Every line of the entries below from the one containing "right eye: (415, 320)" to the one containing "left back paw: (494, 433)", both ends included, must be written out exactly. No other line belongs in the answer.

[Landmark coordinate records]
+ + + + + + +
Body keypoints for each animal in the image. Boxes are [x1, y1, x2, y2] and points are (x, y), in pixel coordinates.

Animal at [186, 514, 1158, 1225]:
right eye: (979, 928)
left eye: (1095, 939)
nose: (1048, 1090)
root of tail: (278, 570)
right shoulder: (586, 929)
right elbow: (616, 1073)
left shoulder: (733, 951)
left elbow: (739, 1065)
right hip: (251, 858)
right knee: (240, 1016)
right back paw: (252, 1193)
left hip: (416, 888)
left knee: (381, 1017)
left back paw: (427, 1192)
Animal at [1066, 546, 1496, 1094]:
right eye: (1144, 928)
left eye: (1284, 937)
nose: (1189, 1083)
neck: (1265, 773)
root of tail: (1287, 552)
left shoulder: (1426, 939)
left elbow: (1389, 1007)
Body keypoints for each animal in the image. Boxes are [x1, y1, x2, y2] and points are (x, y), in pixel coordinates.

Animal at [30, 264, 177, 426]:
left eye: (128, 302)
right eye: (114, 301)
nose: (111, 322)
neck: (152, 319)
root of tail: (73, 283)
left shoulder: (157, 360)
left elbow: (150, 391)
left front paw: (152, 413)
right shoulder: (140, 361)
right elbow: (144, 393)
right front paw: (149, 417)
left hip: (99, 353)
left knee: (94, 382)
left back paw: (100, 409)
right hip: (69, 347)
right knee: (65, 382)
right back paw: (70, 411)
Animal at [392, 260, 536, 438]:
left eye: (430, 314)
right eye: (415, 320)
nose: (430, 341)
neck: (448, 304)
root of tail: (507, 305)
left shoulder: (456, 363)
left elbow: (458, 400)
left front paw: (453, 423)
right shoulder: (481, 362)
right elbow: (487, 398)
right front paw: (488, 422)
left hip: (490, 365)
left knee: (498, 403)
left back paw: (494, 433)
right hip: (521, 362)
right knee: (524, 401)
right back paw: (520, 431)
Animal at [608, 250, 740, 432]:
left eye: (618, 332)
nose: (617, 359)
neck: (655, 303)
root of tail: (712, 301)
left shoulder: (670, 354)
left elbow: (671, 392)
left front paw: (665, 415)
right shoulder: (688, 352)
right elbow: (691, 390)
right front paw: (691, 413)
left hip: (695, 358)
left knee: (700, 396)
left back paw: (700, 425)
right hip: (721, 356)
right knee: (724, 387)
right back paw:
+ + + + + + +
• _The completed task_
right eye: (415, 320)
nose: (430, 341)
neck: (448, 304)
root of tail: (507, 305)
left shoulder: (456, 363)
left elbow: (458, 400)
left front paw: (453, 423)
right shoulder: (481, 362)
right elbow: (487, 398)
right front paw: (488, 422)
left hip: (490, 365)
left knee: (498, 403)
left back paw: (494, 433)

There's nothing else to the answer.